■ **SELECTED PASSAGE**:
# Sexing



## Surreybunny (Apr 20, 2018)

hello there

I had a look on the website but sorry if there is already a discussion on the matter.

Two questions

When can you tell the sex of bunnies? Our Lionhead cross mini lops are 10 weeks and soooo cute!

Then when can they start having babies? Any particular signs we should look at for?

Many thanks


----------



## bluebird (Apr 20, 2018)

Usually I can tell the sex at 4 weeks certainly by 6 weeks.they are old enough to breed at 6 months.


----------



## Savannah.e.c (Apr 20, 2018)

I know more experienced breeders can tell sex as early as 3 days old so they are plenty old enough my suggestion would be to trim down the hair on the insides of the thighs with scissors and the warmer the area where they are the better (to a point) if they are male there will be sacks of skin there (the testicles) but also check for a penis if you don't see testicles you would be surprised at how easy it is to miss a set of testicles but they can start breeding as early as 12 weeks so separate males and females as soon as possible and if there was a litter that occurred accidentally the female might make a nest at 28 to 31 days but given the young age if there is a accidental litter there is a chance the female might not and there is a huge chance of losing the babies and a possibility of losing the mom as well so separate as soon as possible based on sex


----------



## woahlookitsme (Apr 22, 2018)

Don’t use scissors to trim any hair please you can easily cut the babies especially since they are so wiggly. You should be able to tell now but only if you have experience. Even I made mistakes when they were that age. You don’t use a sack of skin to tell. You have to push on their genitals. If it’s a male it will be a hole or start to pop out if it’s a female it is a slit. There are videos on YouTube to help you too! Males usually don’t drop until at least 12 weeks of age

They can start breeding at 12weeks of age. It’s very rare but it can happen so separate the sexes by then!


----------



## lavendertealatte (Apr 25, 2018)

I've been trying to determine my bun's gender as well.. I haven't looked too hard though cause he doesn't like being flipped upside down like that.

But from what I read..
doe = taco shaped
buck = donut shaped


----------



## Popsicles (May 1, 2018)

Another way of sexing pretty much any small furry is anogenital distance. Only really works when comparing, but if you have a group of them you’ll find that males have a larger gap between anus and genitals


----------



## Tay24 (May 1, 2018)

Surreybunny said:


> hello there
> 
> I had a look on the website but sorry if there is already a discussion on the matter.
> 
> ...


They can start having babies as soon as 12 weeks so I would separate them as soon as you can. You will definitely be able to tell by now their sex. If you haven’t already, I would look up pictures of both young does and bucks that way you know what you’re looking for. Bucks also tend to have blocky heads


----------

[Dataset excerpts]
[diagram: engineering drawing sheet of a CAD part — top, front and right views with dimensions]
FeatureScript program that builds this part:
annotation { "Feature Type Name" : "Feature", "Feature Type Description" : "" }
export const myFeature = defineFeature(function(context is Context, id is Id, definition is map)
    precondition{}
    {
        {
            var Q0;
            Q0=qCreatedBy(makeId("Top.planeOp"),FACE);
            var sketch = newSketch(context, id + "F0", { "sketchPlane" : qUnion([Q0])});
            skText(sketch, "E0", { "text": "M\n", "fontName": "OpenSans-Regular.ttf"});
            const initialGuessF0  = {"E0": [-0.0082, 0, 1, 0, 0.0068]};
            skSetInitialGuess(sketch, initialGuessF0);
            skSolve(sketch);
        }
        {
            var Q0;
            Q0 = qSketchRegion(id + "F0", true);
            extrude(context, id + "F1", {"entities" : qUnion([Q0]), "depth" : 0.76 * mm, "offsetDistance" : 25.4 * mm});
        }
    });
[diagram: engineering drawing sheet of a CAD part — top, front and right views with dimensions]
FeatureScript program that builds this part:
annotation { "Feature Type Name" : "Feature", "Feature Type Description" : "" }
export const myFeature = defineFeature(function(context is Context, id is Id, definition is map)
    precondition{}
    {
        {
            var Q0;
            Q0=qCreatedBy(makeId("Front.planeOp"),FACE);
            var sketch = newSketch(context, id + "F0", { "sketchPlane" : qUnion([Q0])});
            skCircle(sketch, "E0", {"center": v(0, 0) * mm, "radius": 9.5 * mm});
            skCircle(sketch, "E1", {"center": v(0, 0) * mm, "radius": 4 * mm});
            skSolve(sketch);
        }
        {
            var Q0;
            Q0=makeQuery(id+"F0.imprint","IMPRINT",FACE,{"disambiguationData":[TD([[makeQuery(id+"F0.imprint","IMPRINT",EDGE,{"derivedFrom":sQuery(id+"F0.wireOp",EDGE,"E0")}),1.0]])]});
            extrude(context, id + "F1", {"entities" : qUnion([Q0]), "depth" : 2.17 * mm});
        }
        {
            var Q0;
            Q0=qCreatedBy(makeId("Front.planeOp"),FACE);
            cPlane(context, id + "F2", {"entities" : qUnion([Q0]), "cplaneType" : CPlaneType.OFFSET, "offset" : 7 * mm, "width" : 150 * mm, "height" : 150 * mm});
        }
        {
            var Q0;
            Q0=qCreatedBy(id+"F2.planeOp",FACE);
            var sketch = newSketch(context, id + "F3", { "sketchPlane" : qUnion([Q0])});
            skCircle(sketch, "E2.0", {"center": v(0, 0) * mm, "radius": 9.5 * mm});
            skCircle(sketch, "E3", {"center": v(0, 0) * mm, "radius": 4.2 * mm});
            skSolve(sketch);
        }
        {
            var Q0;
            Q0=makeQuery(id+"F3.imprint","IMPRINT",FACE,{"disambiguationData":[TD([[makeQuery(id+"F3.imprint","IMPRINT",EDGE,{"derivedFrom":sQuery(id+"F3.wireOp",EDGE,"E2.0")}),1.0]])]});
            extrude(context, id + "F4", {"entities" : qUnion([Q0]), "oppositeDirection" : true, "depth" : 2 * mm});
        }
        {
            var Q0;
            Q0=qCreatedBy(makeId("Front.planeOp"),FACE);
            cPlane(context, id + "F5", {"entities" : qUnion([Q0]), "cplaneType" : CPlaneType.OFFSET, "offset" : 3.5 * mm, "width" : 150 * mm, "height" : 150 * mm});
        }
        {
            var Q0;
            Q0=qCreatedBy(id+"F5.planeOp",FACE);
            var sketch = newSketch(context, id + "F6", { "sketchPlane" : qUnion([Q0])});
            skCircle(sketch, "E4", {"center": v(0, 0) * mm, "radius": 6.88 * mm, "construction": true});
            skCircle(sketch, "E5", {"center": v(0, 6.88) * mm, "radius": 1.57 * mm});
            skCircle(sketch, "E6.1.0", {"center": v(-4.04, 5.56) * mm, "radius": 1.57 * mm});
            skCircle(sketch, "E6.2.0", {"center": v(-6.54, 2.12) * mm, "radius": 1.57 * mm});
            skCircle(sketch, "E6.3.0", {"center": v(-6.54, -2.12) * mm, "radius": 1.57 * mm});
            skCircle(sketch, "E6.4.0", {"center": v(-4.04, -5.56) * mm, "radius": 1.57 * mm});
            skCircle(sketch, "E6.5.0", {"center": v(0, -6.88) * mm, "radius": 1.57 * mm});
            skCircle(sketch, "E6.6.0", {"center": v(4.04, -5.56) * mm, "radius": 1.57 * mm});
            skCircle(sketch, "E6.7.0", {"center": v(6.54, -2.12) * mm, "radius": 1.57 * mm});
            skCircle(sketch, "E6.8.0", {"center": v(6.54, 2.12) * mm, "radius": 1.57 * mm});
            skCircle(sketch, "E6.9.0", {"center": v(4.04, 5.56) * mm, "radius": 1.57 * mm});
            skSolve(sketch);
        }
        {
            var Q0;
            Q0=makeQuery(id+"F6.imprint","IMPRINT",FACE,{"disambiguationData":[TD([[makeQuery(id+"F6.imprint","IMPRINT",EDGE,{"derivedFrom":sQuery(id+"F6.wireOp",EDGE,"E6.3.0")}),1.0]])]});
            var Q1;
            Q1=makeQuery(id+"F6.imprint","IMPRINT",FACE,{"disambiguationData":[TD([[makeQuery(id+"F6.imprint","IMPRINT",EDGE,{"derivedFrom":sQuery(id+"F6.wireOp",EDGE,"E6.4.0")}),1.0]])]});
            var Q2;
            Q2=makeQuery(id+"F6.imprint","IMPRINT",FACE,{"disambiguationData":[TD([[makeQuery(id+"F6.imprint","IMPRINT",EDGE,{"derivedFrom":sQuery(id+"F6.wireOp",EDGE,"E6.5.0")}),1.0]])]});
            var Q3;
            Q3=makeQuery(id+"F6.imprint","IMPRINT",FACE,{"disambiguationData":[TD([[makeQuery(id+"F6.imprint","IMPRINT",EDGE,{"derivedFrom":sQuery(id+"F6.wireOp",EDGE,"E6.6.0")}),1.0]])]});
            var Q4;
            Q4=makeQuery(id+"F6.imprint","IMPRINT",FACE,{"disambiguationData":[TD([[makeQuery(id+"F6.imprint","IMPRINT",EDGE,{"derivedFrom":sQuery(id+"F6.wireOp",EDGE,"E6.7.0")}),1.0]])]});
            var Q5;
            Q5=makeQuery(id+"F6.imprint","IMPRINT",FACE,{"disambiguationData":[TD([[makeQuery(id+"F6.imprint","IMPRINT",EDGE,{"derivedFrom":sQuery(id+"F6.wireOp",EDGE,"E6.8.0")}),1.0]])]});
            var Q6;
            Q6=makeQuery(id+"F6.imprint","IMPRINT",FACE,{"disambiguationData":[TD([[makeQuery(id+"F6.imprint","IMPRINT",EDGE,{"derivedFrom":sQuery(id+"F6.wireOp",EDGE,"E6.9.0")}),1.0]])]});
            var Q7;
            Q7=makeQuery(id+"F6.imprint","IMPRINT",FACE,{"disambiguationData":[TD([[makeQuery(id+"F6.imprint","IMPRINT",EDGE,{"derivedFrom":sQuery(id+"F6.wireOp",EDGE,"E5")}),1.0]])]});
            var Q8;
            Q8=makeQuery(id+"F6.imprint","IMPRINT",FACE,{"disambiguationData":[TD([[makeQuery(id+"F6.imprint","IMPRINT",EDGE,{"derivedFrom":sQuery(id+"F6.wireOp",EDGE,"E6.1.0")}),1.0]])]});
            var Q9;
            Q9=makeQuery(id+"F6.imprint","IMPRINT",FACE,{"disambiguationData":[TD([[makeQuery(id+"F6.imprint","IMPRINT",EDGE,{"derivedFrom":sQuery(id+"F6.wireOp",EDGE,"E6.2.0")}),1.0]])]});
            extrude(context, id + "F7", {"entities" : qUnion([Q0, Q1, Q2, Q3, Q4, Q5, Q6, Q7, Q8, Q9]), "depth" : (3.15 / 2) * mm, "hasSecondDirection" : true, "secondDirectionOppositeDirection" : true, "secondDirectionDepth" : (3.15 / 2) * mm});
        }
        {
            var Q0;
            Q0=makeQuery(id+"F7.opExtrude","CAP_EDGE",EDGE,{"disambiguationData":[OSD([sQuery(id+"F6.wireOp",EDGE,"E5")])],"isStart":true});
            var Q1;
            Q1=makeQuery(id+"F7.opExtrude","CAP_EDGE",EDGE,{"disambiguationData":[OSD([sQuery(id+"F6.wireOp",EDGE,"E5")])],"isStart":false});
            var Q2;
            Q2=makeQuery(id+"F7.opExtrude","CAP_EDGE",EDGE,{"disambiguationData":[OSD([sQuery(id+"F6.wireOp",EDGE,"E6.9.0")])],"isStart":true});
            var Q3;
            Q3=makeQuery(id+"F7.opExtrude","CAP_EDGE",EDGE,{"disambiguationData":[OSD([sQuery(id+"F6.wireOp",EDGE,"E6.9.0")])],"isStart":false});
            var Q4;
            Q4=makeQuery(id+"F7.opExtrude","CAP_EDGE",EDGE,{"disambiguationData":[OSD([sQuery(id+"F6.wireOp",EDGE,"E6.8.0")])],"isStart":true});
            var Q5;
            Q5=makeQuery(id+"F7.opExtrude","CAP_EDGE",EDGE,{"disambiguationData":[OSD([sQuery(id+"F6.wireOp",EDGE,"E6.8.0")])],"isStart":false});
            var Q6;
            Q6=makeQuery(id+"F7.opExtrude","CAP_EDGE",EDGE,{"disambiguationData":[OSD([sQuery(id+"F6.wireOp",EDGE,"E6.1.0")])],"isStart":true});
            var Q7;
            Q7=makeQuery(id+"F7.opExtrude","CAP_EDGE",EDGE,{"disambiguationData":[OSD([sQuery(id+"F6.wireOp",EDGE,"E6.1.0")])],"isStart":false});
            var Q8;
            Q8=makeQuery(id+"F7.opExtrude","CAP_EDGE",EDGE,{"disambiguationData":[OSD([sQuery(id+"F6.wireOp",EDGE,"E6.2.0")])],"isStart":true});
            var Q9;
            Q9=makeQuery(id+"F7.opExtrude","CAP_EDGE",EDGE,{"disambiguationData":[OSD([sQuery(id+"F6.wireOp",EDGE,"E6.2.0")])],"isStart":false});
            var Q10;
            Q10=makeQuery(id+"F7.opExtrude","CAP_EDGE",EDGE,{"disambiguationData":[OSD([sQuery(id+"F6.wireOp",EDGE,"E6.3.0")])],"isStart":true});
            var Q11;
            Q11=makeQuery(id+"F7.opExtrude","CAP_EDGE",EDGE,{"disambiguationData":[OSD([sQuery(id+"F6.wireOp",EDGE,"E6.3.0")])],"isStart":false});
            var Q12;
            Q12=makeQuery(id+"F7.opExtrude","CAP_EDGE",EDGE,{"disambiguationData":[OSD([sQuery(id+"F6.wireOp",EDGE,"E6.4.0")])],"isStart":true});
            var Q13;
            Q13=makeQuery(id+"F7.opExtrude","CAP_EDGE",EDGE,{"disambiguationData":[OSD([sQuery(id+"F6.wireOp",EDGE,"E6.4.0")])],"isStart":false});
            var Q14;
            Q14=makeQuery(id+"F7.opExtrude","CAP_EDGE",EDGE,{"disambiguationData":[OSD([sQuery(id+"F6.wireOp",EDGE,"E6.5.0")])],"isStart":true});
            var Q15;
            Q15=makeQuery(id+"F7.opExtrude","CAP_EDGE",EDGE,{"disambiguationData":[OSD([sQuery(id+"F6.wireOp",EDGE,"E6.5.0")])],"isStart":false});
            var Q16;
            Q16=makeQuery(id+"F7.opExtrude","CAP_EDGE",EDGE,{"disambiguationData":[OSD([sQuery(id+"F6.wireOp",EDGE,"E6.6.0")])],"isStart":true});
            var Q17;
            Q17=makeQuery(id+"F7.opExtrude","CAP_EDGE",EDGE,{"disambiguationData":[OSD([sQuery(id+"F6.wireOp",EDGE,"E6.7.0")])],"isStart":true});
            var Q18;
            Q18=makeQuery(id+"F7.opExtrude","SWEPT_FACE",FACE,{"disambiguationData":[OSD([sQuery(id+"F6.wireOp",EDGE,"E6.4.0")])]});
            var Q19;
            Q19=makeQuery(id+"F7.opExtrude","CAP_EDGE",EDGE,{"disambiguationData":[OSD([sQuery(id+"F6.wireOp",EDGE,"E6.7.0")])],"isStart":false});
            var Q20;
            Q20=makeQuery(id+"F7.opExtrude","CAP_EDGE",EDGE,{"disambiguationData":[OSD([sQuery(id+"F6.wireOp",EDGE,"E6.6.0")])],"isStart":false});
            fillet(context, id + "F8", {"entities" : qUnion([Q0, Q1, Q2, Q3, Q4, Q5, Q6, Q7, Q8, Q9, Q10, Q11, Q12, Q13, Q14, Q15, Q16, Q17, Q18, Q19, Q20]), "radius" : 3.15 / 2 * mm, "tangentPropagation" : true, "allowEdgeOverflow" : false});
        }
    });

■ **WHAT THE EXERCISE ASKS**: Please rewrite the paragraph in the rabbit-sexing thread that begins "Don’t use scissors to trim any hair" as a short bulleted list that keeps its main facts.

■ **RESPONSE TO THE EXERCISE**:
- Don't trim hair with scissors. The babies are wiggly and easy to cut.
- Their sex should be visible now, but only to someone with experience. Even the writer made mistakes at that age.
- Don't rely on a sack of skin. Push on the genitals instead.
- A male shows a hole or starts to pop out. A female shows a slit.
- YouTube videos can also help.
- Males usually don't drop until at least 12 weeks of age.